Mr. Leonard looked somewhat reproachfully at Janet Andrews, as if to ask her why Felix should have attained to this dubious knowledge of good and evil under her care; and Janet shot a dour look back which, being interpreted, meant that if Felix went to the district school she could not and would not be held responsible if he learned more there than arithmetic and Latin.

"What do you know of Naomi Clark to like or dislike?" she asked curiously. "Did you ever see her?"

"Oh, yes," Felix replied, addressing himself to his cherry preserve with considerable gusto. "I was down at Spruce Cove one night last summer when a big thunderstorm came up. I went to Naomi's house for shelter. The door was open, so I walked right in, because nobody answered my knock. Naomi Clark was at the window, watching the cloud coming up over the sea. She just looked at me once, but didn't say anything, and then went on watching the cloud. I didn't like to sit down because she hadn't asked me to, so I went to the window by her and watched it, too.
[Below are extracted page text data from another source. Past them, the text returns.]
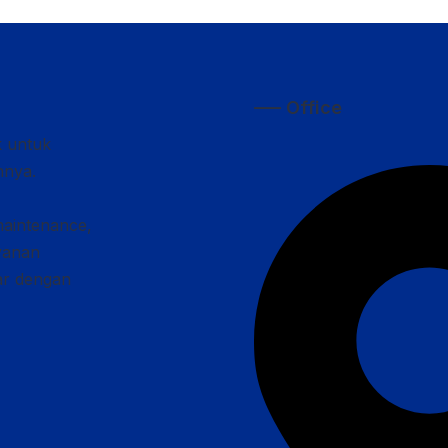
—– Office
k untuk
nnya.
maintenance,
ayanan
car dengan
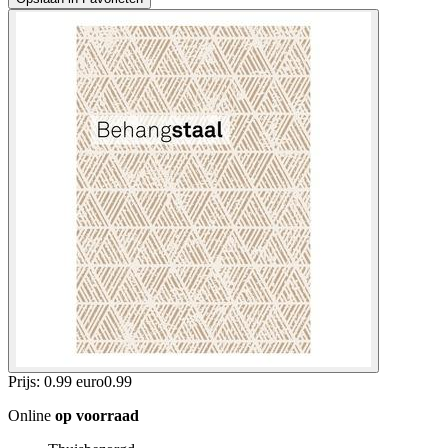
Prijs: 0.99 euro
0
.
99
Online
op voorraad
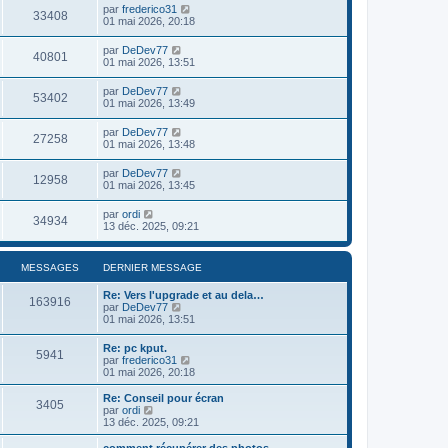
par
frederico31
33408
01 mai 2026, 20:18
par
DeDev77
40801
01 mai 2026, 13:51
par
DeDev77
53402
01 mai 2026, 13:49
par
DeDev77
27258
01 mai 2026, 13:48
par
DeDev77
12958
01 mai 2026, 13:45
par
ordi
34934
13 déc. 2025, 09:21
MESSAGES
DERNIER MESSAGE
Re: Vers l'upgrade et au dela…
163916
V
par
DeDev77
o
01 mai 2026, 13:51
i
r
Re: pc kput.
5941
l
V
par
frederico31
e
o
01 mai 2026, 20:18
d
i
e
r
Re: Conseil pour écran
r
3405
l
V
par
ordi
n
e
o
13 déc. 2025, 09:21
i
d
i
e
e
r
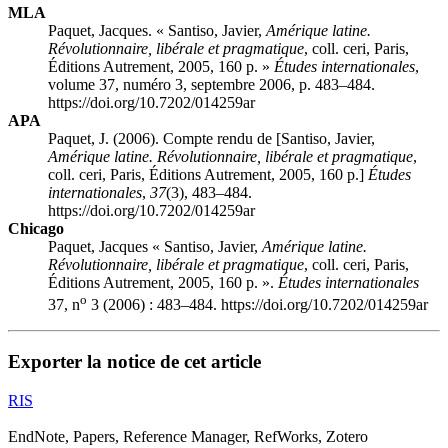
MLA
Paquet, Jacques. «
Santiso
, Javier,
Amérique latine.
Révolutionnaire, libérale et pragmatique
, coll.
ceri
, Paris,
Éditions Autrement, 2005, 160 p. »
Études internationales
,
volume 37, numéro 3, septembre 2006, p. 483–484.
https://doi.org/10.7202/014259ar
APA
Paquet, J. (2006). Compte rendu de [
Santiso
, Javier,
Amérique latine. Révolutionnaire, libérale et pragmatique
,
coll.
ceri
, Paris, Éditions Autrement, 2005, 160 p.]
Études
internationales
,
37
(3), 483–484.
https://doi.org/10.7202/014259ar
Chicago
Paquet, Jacques «
Santiso
, Javier,
Amérique latine.
Révolutionnaire, libérale et pragmatique
, coll.
ceri
, Paris,
Éditions Autrement, 2005, 160 p. ».
Études internationales
o
37, n
3 (2006) : 483–484. https://doi.org/10.7202/014259ar
Exporter la notice de cet article
RIS
EndNote, Papers, Reference Manager, RefWorks, Zotero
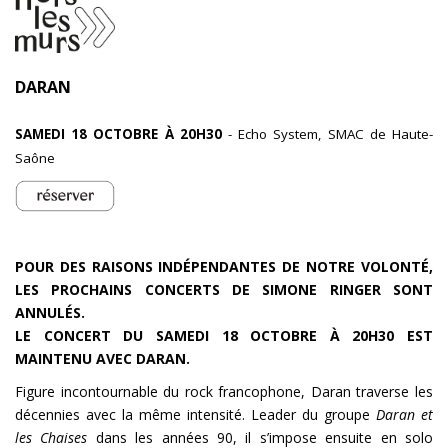
INFOS
DARAN
SAMEDI 18 OCTOBRE À 20H30
- Echo System, SMAC de Haute-
Saône
POUR DES RAISONS INDÉPENDANTES DE NOTRE VOLONTÉ,
LES PROCHAINS CONCERTS DE SIMONE RINGER SONT
ANNULÉS.
LE CONCERT DU SAMEDI 18 OCTOBRE À 20H30 EST
MAINTENU AVEC DARAN.
Figure incontournable du rock francophone, Daran traverse les
décennies avec la même intensité. Leader du groupe
Daran et
les Chaises
dans les années 90, il s’impose ensuite en solo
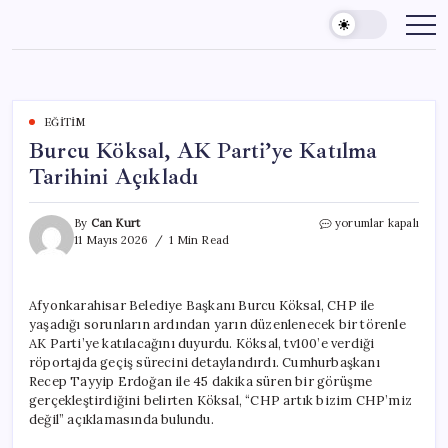
Skip
to
content
EĞITIM
Burcu Köksal, AK Parti’ye Katılma
Tarihini Açıkladı
Burcu
By
Can Kurt
yorumlar kapalı
Köksal,
11 Mayıs 2026
1 Min Read
AK
Parti’ye
Katılma
Afyonkarahisar Belediye Başkanı Burcu Köksal, CHP ile
Tarihini
yaşadığı sorunların ardından yarın düzenlenecek bir törenle
Açıkladı
için
AK Parti’ye katılacağını duyurdu. Köksal, tv100’e verdiği
röportajda geçiş sürecini detaylandırdı. Cumhurbaşkanı
Recep Tayyip Erdoğan ile 45 dakika süren bir görüşme
gerçekleştirdiğini belirten Köksal, “CHP artık bizim CHP’miz
değil” açıklamasında bulundu.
It was a dreadful sight—the cloud was so black and the water so green, and there was such a strange light between the cloud and the water; yet there was something splendid in it, too. Part of the time I watched the storm, and the other part I watched Naomi's face. It was dreadful to see, like the storm, and yet I liked to see it.

"After the thunder was over it rained a while longer, and Naomi sat down and talked to me. She asked me who I was, and when I told her she asked me to play something for her on her violin,"—Felix shot a deprecating glance at Mr. Leonard—"because, she said, she'd heard I was a great hand at it. She wanted something lively, and I tried just as hard as I could to play something like that. But I couldn't. I played something that was terrible—it just played itself—it seemed as if something was lost that could never be found again. And before I got through, Naomi came at me, and tore the violin from me, and—SWORE. And she said, 'You big-eyed brat, how did you know THAT?' Then she took me by the arm—and she hurt me, too, I can tell you—and she put me right out in the rain and slammed the door."